A court will convene later this year to try to hold a former chemical manufacturer employee accountable after he allegedly stole trade secrets from his billion-dollar employer in Germany.
Lanxess, a chemical manufacturer based in Cologne, makes additives for lubricants, grease, metalworking fluids, flame-retardants, and other synthetic base fluids.
It's believed the suspect, with the aid of an associate, used intel taken from the company to build a chemical reactor in China and manufacture an unidentified chemical that would compete with a Lanxess offering.
It’s assumed the case is the connected to a civil suit the company brought against two individuals in 2017 after it discovered the theft and in turn, terminated the employee. German prosecutors indicted two Chinese-born German nationals involved in the incident last fall.
An appellate court awarded the company €167,000, or $189,553 USD in damages at the time and ruled the defendants were liable for future fallout stemming from the theft.
Lanxess insists it hasn't suffered any damage to its business because of the theft but it isn't done with legal proceedings either. According to Reuters, which broke the news of the impending criminal charges on Monday, preliminary hearings around the case will take place on June 26 and July 5 this summer.

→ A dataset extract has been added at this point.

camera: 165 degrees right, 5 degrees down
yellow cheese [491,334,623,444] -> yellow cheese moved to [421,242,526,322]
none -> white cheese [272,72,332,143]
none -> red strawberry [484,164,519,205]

The two apparently facilitated the data theft through email as the employee at Lanxess – 48 year old a senior engineer – rose up through the ranks, in 2011 and 2013, and gained "access to large amounts of sensitive data." The engineer sent the information, specifically data on a Lanxess-designed reactor, to a 40 year old associate via e-mail according to Reuters.

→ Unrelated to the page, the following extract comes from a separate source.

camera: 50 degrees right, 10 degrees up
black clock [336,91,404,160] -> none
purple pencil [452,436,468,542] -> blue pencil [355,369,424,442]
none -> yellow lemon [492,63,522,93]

What exactly the trade secrets included, outside of sensitive data on the reactor, isn’t known.
“A group of people of Chinese origin stole company and trade secrets about an innovative product that had not yet achieved a high turnover and tried to exploit it commercially,” the company told Chemical & Engineering News, a trade publication published by the American Chemical Society, this week.
The civil lawsuit alleges the defendants built a 400 ton-per-year reactor and was promoting its product globally.
“In 2016, the employee co-founded unspecified legal entities to produce and export the copied product from China and the business advertised its new capabilities online and in a press release, according to the documents,” Reuters said in November.
In January, BASF, another German chemical producer, accused former employees of leaking some of its technologies to a Chinese company.